(WORK INSTRUCTIONS):
Look through the entries below and count the lines that contain "none". Reply with that number only.

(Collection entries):
========================
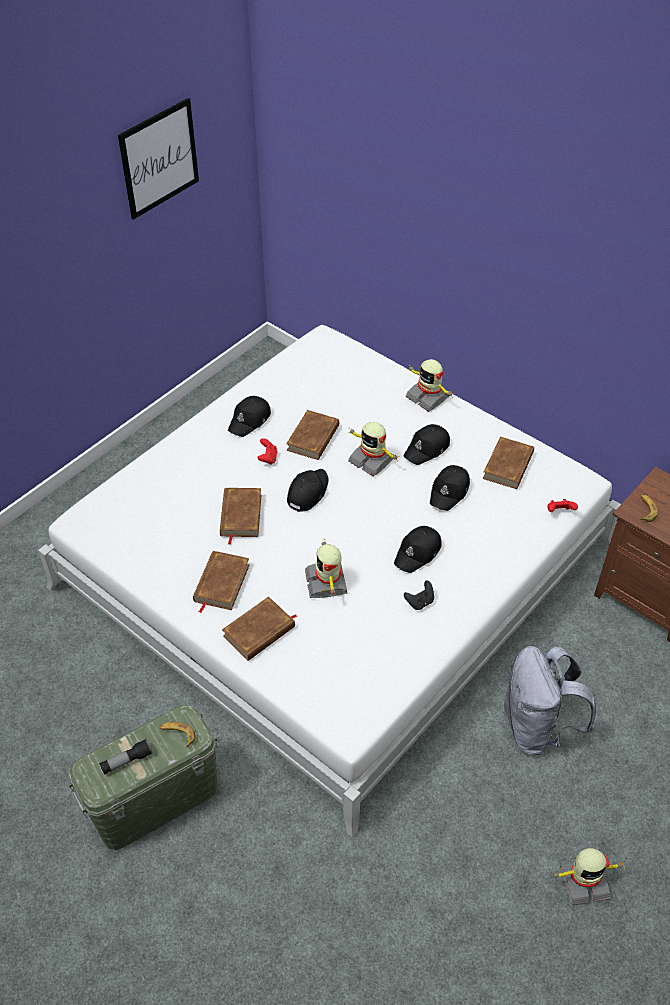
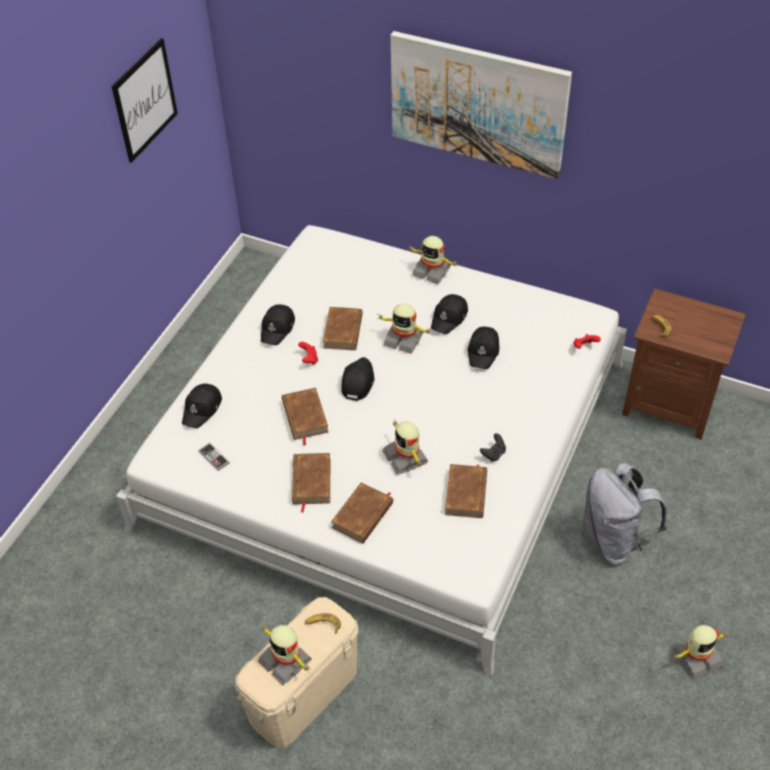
camera: 15 degrees left, 0 degrees up
green storage box [68,704,218,850] -> beige storage box [235,597,358,748]
flashlight [99,739,152,775] -> toy robot [258,625,312,685]
black cap [394,526,442,573] -> black cap moved to [182,384,222,428]
brown book [483,437,534,489] -> brown book moved to [445,464,487,518]
none -> game controller [199,443,230,471]
none -> picture [391,31,572,179]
========================
(THE COMPLETED TASK):
2